If every reader forges in their mind the traits of the characters whose stories are conveyed in words, it seems difficult to portray from flesh-and-blood beings the creatures imagined by Gabo and known by thousands of readers around the world.
For Perfer, the process of creating the portraits was "almost ritualistic , a patient search for ordinary people who could carry the subject's emotional sway, and who appeared one by one over time. Basically, I wanted them to have a story in their faces."
Together with his ex-partner, cultural manager Sonia Ezquerrena, Perfer began the search in 2014 based on a profile created for each character.
“Each portrait is based on a reading and analysis we conducted not only of the character's physicality but also of their emotional and symbolic environment . It's not about literally representing the Buendías, as it's a purely artistic and personal proposal, but rather about embodying their essences: Aureliano's melancholy, Úrsula's strength, Remedios's fragility, the beauty of time suspended in Macondo . My premise was to find the visual syntax that these portraits would have, and how I would approach them. The result was using a classic lighting technique that allowed me to highlight their details and that didn't distract from my intended purpose with elements. I used visual elements such as light, which evoke the atmosphere of the novel: dust, textures, golden light, dense shadows. More than recreating, I wanted to suggest. Portraits are mirrors: they don't illustrate, they reflect,” she says.
Reflections of Macondo, defined as a concert-installation, at the Teatro Colón Experimental Center. Photo: courtesy of the Teatro Colón Press.
Both artists agree on the importance of presenting this project in the largest theater in Buenos Aires , the city that introduced the novel to the world, and that the performance will close the circle that began almost six decades ago.
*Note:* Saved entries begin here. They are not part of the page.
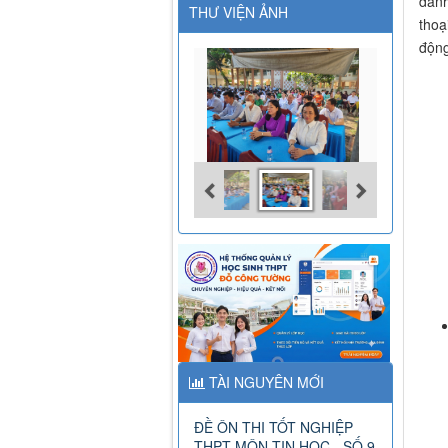
danh
THƯ VIỆN ẢNH
thoạ
động
TÀI NGUYÊN MỚI
ĐỀ ÔN THI TỐT NGHIỆP
THPT MÔN TIN HỌC - SỐ 9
Perfer adds: “Returning with a proposal that reinterprets that universe from a visual and aural perspective is an act of gratitude and a reconnection with the work of Gabriel García Márquez . It's also a recognition of the greatness of Gabo's work: although profoundly Colombian, his novel belongs to all the corners where the magical and the real coexist . Taking our project there is a tribute to the book, the reader, and the memory that unites us through Macondo.”
Reflections of Macondo , only performance on June 7 at 8 pm at the Teatro Colón Experimentation Center (Viamonte 1168).